A quelques encablures de la rade de Lorient, se dresse le phare de Kerbel, désaffecté en 1989. Connu pour avoir été gardienné par une femme, Honorine Le Guen, pendant près de 50 ans (!), ce phare a changé d’ère: tout en haut, à la place de la lanterne, se trouve un studio, climatisé, avec salle de bain et kitchenette, le seul en France où l’on peut dormir à son sommet.
« On est complet jusqu’à octobre et il n’y pas un samedi jusqu’en 2022 », avec traditionnellement un pic de demandes pour la Saint-Valentin, explique la propriétaire Valérie Bergeron, alors qu’il faut débourser 650 euros la nuit pour deux.
Patrick a pu lui exaucer son voeu le plus cher en y dormant, un cadeau pour ses 70 ans, découvrant du lit les ciels somptueux sur l’île de Groix et Belle-île. « J’en rêvais depuis longtemps et c’était formidable! Petit, je voyais les reportages sur le phare de la Jument, le phare de la Vieille qui me fascinaient littéralement », explique-t-il.
Car les phares exercent toujours une profonde attraction, notamment par gros temps. « Lors de la tempête Alex, j’avais des coups de téléphone jusqu’à 21H00 de personnes demandant si c’était disponible car ils voulaient vivre la tempête en haut du phare », s’amuse Mme Bergeron, qui a déboursé 1,5 million pour l’acquérir en 2018 après une annonce sur les réseaux sociaux.
Plus au nord, la maison des gardiens de phare de l’île Vierge, située à un peu plus d’un kilomètre de la côte nord du Finistère, vient tout juste de s’ouvrir à la location. D’importants travaux de remise en état ont été réalisés au sein de la bâtisse, de 1845, et de son phare.
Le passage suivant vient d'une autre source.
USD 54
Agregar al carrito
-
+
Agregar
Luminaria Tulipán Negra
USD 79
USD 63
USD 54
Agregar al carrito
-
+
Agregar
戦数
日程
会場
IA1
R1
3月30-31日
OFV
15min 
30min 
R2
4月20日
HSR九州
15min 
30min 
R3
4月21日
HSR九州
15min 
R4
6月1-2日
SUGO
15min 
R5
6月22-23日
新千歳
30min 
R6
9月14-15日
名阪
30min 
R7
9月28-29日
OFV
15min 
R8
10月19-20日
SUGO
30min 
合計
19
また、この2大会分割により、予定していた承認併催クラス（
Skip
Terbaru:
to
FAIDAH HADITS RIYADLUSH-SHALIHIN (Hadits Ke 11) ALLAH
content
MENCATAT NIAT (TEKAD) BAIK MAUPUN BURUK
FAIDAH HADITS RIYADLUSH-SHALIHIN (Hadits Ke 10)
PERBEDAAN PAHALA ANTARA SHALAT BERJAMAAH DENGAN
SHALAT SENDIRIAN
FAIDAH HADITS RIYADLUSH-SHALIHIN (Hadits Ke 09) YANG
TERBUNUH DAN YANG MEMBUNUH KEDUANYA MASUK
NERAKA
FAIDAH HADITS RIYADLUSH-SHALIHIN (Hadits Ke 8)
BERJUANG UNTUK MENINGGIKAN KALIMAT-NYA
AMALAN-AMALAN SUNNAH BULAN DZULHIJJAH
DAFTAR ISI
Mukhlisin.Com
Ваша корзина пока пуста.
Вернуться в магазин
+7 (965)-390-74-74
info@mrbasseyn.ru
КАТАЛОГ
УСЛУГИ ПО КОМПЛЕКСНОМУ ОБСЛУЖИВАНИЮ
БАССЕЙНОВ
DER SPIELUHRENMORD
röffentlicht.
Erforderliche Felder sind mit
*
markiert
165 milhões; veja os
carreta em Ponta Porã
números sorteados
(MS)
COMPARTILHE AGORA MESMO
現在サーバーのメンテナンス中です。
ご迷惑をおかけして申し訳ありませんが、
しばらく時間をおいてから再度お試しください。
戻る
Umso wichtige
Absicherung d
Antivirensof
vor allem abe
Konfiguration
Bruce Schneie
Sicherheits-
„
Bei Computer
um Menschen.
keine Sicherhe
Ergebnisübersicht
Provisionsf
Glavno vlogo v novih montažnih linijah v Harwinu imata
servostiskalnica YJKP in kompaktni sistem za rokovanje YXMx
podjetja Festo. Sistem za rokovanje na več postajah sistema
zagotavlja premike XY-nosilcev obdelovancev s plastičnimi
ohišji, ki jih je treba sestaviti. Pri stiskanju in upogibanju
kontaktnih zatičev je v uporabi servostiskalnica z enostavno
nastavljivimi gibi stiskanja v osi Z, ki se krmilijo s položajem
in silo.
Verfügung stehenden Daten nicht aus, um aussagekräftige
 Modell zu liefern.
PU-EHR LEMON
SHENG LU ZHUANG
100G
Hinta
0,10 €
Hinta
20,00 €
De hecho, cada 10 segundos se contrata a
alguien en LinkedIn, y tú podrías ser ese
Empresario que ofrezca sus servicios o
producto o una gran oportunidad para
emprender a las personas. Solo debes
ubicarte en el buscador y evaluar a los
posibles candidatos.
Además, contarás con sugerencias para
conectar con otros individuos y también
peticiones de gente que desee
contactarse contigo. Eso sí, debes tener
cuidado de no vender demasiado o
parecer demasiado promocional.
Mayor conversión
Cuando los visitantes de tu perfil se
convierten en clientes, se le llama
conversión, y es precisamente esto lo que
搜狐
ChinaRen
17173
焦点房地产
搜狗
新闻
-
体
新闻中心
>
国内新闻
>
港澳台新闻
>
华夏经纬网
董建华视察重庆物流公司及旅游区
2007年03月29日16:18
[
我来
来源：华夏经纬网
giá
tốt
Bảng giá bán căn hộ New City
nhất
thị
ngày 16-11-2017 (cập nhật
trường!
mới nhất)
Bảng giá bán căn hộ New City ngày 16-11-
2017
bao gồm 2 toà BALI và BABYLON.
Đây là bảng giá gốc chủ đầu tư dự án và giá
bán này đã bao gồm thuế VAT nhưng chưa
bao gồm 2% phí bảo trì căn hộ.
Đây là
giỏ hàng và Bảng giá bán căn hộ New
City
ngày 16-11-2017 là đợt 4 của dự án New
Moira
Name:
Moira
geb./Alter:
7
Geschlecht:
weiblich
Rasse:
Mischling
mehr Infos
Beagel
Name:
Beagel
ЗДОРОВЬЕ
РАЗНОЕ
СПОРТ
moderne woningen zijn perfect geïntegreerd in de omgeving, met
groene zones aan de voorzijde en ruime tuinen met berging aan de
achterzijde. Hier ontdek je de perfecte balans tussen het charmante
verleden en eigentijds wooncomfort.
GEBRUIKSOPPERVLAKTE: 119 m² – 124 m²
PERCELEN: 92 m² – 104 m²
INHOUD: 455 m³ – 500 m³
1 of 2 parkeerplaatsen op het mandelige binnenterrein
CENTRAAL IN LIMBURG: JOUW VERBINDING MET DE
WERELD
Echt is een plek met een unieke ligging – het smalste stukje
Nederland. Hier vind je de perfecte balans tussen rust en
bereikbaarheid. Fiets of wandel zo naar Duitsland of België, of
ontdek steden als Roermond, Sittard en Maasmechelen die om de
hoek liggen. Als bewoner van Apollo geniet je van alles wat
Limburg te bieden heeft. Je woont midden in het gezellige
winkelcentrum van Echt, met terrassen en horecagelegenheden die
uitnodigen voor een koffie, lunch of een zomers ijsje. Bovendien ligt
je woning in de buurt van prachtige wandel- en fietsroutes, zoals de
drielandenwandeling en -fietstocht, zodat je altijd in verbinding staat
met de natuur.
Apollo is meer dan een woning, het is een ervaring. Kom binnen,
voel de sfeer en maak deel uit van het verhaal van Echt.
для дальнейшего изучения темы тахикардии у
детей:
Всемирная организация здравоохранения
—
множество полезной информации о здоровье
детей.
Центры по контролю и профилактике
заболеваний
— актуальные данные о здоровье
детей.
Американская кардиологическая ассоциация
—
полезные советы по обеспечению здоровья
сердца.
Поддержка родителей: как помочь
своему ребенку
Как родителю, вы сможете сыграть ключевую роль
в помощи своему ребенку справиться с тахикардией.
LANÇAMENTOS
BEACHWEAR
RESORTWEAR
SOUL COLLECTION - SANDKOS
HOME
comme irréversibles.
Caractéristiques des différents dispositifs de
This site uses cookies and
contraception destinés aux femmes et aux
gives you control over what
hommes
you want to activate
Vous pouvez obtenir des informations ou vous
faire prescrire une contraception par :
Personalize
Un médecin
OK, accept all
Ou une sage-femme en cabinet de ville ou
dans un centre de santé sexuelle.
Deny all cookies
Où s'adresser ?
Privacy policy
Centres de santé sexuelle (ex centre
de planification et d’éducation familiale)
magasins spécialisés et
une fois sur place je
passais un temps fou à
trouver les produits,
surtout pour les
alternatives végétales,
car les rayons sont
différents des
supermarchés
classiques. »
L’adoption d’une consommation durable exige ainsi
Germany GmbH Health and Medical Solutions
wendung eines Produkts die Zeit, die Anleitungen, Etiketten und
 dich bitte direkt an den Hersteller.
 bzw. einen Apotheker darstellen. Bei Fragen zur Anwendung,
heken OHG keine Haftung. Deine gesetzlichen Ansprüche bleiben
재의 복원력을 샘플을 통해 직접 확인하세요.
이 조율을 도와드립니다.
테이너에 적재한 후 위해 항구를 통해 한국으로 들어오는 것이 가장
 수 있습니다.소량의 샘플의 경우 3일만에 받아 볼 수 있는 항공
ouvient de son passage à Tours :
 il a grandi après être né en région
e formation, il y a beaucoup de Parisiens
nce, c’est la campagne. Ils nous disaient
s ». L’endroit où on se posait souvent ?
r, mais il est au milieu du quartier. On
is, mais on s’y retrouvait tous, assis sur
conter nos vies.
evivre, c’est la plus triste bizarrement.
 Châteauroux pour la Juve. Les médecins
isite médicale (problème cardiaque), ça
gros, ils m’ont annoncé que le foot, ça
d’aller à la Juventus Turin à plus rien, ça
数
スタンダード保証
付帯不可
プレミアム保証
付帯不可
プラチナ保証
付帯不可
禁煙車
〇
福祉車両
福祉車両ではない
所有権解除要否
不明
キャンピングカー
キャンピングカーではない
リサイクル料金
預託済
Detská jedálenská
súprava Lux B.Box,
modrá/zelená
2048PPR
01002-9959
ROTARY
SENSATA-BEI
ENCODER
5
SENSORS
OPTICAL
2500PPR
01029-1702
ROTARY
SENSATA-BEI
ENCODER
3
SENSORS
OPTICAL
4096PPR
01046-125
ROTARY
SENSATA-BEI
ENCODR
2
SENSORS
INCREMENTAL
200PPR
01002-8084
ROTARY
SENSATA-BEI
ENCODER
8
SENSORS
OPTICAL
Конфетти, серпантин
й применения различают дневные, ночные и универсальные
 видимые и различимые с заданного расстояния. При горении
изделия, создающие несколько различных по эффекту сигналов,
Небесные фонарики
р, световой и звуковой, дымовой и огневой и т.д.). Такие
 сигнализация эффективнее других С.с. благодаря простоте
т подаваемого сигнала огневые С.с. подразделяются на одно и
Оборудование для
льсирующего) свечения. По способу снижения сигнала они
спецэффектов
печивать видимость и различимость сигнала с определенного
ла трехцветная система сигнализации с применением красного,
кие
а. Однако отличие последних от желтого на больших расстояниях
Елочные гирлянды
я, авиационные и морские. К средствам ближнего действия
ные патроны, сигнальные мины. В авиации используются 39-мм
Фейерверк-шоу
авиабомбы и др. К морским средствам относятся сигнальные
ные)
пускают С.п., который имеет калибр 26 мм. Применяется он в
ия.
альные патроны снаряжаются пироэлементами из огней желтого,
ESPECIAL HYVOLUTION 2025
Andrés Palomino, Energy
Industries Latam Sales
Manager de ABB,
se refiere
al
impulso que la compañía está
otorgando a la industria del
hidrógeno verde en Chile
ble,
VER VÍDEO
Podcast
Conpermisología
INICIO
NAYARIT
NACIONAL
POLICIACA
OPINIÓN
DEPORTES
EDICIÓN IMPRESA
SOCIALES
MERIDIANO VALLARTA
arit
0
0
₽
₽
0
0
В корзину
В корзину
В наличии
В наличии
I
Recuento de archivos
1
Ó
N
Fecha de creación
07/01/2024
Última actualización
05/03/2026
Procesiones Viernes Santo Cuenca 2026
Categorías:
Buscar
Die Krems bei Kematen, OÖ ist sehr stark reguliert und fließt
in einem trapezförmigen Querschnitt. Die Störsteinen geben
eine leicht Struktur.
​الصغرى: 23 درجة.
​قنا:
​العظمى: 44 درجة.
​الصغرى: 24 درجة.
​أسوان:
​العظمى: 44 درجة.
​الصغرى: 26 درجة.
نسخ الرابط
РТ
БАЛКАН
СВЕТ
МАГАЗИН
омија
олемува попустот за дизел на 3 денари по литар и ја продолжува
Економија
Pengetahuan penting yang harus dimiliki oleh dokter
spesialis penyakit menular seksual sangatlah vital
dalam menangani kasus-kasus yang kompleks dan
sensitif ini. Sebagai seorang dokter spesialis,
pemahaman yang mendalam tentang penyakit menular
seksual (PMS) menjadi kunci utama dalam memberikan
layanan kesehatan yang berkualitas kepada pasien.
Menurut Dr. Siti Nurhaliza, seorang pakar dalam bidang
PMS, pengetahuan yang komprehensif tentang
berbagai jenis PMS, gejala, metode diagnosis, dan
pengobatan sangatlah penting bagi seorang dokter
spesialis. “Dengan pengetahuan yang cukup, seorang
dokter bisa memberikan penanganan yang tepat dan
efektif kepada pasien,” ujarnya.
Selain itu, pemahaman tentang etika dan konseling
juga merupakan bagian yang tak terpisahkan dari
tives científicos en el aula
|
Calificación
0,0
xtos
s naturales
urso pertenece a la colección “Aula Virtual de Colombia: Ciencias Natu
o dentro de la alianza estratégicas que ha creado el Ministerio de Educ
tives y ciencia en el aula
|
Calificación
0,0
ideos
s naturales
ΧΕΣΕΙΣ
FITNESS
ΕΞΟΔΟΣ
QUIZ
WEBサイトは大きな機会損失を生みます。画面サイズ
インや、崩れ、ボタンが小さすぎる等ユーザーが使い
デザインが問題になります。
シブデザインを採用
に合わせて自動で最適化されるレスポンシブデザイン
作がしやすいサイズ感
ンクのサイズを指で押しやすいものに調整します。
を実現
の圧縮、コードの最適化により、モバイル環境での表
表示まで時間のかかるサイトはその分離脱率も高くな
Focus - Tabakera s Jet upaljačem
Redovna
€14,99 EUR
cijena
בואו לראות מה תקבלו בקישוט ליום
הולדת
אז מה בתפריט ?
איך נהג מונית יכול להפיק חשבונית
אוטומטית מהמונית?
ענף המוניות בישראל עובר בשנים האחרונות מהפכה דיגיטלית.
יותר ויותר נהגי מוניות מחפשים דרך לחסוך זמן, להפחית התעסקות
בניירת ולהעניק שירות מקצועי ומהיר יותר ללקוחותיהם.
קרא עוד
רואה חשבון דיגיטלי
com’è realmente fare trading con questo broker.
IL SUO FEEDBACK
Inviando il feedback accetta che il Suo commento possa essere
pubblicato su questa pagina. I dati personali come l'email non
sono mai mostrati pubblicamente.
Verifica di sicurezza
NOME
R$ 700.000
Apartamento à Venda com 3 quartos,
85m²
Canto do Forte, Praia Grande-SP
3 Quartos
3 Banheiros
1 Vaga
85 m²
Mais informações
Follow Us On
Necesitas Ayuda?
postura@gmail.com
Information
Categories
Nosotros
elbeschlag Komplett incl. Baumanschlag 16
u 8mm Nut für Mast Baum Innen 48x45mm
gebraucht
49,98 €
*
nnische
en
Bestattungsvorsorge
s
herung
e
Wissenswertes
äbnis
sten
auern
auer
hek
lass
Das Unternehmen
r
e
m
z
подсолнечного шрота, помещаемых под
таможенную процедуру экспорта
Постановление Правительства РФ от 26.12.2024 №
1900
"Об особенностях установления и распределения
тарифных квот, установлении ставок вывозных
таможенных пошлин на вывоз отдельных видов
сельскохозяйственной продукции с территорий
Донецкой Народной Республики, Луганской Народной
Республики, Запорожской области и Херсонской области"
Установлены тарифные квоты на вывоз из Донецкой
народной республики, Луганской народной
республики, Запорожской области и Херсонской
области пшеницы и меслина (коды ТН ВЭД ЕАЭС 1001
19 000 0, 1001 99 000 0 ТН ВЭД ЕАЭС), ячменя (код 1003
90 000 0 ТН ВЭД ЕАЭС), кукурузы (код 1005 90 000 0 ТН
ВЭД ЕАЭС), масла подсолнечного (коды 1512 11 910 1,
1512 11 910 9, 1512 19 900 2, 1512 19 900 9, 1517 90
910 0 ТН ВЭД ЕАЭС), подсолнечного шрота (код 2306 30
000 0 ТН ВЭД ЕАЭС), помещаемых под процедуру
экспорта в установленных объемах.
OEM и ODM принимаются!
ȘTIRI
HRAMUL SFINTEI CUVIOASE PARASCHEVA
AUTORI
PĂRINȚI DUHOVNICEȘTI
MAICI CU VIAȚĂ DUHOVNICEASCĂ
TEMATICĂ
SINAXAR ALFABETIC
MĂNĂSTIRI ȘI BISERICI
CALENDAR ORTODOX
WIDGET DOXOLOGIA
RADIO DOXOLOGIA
« Il y a tout ce qu’il faut pour y passer une nuit ou deux: cuisine, salle de bain, salon, salle à manger… », énumère Magali Casadémont, guide référente des phares de l’île Vierge, à propos de cet éco-gîte rénové avec goût et pouvant accueillir jusqu’à neuf personnes. Prix de la nuitée: à partir de 350 euros.
Accolé à la maison de deux étages, le phare offre depuis sa coupole réaménagée une incroyable vue circulaire sur cette côte aux eaux turquoises et les nombreux récifs qui la jalonnent, ainsi que sur son « grand frère », un phare de 82,5 m, le plus haut d’Europe. Mis en service en 1902 afin d’étendre la portée du précédent, il est ouvert à la visite.
– Résidence d’artiste –
Plus à l’est, dans la baie de Morlaix, la maison des gardiens de phare de l’île Louët peut héberger jusqu’à dix personnes dans un confort plus sommaire. Posée sur un bout de rocher, elle est accolée à l’ancien phare qui n’est en revanche pas accessible, car toujours en fonction.
« Les gens peuvent vivre ici en Robinson pendant une nuit ou un weekend », sourit Jean-Baptiste Patault, élu à la mairie de Carantec, à propos de l’îlot où de nombreux goélands et mouettes ont élu domicile.
« C’est un endroit assez magique avec une vue incroyable sur toute la baie », témoigne Anna Picart, qui y a séjourné un week-end. « Quand on pense que le gardien de phare et sa famille habitaient ici…ça devait quand même être quelque chose à vivre! »
Si une poignée de phares et maisons de gardiens ont réussi leur reconversion, ce n’est pas le cas de la majorité de ceux qui ne sont plus en service. « Les phares en mer pourraient aussi avoir une seconde vie », juge Marc Pointud, président de la Société nationale pour le patrimoine des phares et balises, qui oeuvre pour la sauvegarde de ces édifices.
« Il y aurait plein de choses à faire. Il suffit de faire preuve d’imagination », assure cet ardent défenseur de ces bâtiments mythiques, évoquant notamment le projet de créer une résidence d’artistes sur Tévennec. L’îlot abrite l’unique maison-phare construite en pleine mer en France, dans une zone de violents courants parsemée de rochers à fleur d’eau, où de nombreux marins ont perdu la vie.